Setor do Desenvolvimento Social
Outro campo de forte atuação de Glaucia Maia é o desenvolvimento social. Por sua iniciativa, foi realizada licitação no município para que uma empresa capacitasse e qualificasse os artesãos para o mercado atual, com design moderno. “Foi desenvolvida uma bela coleção lançada em desfile no III Festival Gastronômico. Nessa área, tivemos o Sebrae como parceiro que trouxe diversos cursos e a Ceart que avaliou e certificou alguns de nossos artesãos”, pontua. Ainda na Secretaria do Desenvolvimento Social, foi criada a “Conversa Rosa”, onde reuniões são realizadas em diversas localidades com a participação da mastologista Dra. Ayla Gonçalves, de forma voluntária, orientando as mulheres a como detectarem precocemente o câncer de mama e alertando para a importância de realizarem o exame anualmente.
Projetos e planos futuros
“Diversos projetos, sugestões e ideias no campo da arquitetura e urbanismo foram executados e concluídos na primeira gestão. Agora, num segundo mandato, muito mais ainda temos em ideias a serem entregues à população. Posso citar a Praia Acessível em Majorlândia, em parceria com o Governo do Estado, local onde projetamos e já construímos um grande platô, equipamento de lazer e orgulho da localidade”, adianta a primeira-dama. “Teremos uma praia absolutamente acessível para pessoas com deficiência. Elas poderão acessar a faixa de areia e o mar, com cadeiras especiais e toda a infraestrutura necessária”, orgulha-se.
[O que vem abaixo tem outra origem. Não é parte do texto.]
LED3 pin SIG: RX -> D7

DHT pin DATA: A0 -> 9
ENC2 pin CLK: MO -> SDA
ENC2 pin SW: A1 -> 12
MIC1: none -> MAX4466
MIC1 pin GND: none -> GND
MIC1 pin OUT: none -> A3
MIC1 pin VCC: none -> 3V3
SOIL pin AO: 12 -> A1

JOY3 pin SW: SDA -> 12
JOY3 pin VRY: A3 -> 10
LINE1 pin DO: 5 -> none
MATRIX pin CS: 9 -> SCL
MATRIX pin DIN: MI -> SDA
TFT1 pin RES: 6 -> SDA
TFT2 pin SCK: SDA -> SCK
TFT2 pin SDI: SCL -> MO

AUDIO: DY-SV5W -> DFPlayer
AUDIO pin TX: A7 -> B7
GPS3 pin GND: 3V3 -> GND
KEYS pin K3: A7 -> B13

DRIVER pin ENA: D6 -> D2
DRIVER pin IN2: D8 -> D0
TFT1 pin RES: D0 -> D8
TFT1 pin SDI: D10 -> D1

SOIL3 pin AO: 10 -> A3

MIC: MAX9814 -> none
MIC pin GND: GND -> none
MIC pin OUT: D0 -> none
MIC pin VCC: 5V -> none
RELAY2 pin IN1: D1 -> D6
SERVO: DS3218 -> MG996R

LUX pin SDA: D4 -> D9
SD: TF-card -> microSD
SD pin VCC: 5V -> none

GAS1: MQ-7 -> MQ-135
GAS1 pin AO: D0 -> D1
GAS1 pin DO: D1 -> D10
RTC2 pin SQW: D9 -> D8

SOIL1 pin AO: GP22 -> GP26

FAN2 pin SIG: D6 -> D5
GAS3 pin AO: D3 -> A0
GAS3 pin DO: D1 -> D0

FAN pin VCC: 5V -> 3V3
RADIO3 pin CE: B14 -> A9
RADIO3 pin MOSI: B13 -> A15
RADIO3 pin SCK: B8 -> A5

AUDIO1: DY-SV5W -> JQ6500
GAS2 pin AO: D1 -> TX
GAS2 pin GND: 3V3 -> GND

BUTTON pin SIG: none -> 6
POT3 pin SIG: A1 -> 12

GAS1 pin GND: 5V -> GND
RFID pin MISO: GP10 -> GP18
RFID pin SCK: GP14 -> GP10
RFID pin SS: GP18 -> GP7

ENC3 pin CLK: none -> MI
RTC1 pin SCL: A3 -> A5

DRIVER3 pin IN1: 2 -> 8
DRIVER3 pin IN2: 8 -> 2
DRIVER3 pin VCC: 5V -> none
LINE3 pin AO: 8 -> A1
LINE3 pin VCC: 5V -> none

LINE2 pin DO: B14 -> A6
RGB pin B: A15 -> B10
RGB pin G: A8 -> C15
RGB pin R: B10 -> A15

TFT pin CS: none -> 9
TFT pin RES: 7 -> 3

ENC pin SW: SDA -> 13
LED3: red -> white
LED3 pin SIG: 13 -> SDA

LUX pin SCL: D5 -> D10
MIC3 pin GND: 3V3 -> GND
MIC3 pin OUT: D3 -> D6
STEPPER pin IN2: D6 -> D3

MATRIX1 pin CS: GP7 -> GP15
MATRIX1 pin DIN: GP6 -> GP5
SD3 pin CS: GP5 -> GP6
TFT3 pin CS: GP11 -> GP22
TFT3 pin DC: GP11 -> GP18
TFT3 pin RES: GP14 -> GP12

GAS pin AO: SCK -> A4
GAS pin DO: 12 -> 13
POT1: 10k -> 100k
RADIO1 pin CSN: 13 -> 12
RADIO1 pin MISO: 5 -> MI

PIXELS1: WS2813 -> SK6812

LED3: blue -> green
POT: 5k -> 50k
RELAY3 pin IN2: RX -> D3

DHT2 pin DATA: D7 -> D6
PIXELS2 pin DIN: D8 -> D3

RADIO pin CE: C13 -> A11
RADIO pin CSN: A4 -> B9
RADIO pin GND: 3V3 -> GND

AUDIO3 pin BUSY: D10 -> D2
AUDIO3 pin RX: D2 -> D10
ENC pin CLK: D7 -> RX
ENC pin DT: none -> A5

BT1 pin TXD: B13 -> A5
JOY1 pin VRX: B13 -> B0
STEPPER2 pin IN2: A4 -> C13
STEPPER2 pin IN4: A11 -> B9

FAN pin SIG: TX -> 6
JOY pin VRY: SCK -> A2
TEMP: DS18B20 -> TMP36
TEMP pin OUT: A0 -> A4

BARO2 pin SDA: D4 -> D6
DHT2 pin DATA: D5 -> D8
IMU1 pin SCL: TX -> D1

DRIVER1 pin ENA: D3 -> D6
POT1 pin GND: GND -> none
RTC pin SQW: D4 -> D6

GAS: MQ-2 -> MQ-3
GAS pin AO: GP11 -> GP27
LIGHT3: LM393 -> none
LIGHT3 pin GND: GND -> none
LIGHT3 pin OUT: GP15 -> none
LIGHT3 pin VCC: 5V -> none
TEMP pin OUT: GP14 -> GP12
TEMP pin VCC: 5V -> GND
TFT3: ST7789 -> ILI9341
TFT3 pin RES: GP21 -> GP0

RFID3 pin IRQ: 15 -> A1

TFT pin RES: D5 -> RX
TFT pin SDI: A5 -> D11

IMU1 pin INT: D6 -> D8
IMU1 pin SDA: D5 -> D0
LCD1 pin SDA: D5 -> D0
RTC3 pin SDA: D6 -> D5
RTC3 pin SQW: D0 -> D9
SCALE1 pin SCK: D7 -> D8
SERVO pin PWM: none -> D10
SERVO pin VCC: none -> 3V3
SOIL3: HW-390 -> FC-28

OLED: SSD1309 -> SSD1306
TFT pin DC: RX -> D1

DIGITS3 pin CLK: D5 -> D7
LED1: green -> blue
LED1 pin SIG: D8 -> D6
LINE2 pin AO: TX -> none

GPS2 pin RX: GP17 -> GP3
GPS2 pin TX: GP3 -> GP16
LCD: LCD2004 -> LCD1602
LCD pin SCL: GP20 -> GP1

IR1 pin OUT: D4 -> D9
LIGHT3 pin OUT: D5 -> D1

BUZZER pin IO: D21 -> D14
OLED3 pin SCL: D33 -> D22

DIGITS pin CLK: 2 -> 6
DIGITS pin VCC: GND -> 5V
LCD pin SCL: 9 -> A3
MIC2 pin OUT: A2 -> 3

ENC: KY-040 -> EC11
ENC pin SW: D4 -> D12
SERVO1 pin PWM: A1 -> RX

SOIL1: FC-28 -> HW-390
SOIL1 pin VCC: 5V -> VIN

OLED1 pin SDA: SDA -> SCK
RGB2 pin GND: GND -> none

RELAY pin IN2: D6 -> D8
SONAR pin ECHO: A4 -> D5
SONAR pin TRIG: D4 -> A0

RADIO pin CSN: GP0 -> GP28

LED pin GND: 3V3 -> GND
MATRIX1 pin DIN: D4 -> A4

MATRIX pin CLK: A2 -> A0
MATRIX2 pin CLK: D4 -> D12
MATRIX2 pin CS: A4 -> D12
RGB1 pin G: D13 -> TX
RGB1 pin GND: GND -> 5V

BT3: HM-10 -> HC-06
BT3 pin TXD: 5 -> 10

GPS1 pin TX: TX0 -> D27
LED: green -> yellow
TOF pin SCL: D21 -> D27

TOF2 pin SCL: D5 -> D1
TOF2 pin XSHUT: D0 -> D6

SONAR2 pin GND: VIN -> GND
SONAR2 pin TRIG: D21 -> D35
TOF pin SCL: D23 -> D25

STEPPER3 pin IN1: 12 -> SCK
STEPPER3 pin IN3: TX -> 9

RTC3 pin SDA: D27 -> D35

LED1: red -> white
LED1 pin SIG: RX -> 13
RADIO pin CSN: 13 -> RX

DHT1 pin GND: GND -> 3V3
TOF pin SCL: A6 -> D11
À medida que a conversa avança, percebo que o sentimento de dever cumprido da arquiteta Gláucia Maia dura pouco, e vai dando espaço para dezenas de outras ideias. “Já imaginou levarmos esse entendimento para todas as cidades do Ceará? Levarmos esse conceito da preservação dos espaços públicos, da transformação das praças em locais de maior convivência, reduzirmos a sensação de calor, ocuparmos melhor áreas vulneráveis? ”. Ela me pergunta com a certeza de que não tenho outra alternativa a não ser concordar. “Devemos conscientizar as pessoas de que a cidade é de todos e é feita para todos. E provamos com o exemplo de Aracati que isso é possível e, mais ainda, muito importante”, completa. Agora, segundo ela, o desafio é dar o passo adiante e levar dignidade às famílias mais vulneráveis no atendimento da assistência técnica da habitação popular, implantando banheiros nas residências da parcela da população extremamente desfavorecida. “Esse projeto está sendo planejado através de pesquisas e estudos baseados em exemplos de diversas cidades e que desejo iniciar brevemente. Ao concluir este importante projeto, agregado a tantos outros, deixaremos um legado para o Aracati da responsabilidade de cuidar da cidade e dos que nela habitam, pois, sem cuidar, nada floresce. E isso cabe perfeitamente em qualquer município do Estado”, finaliza.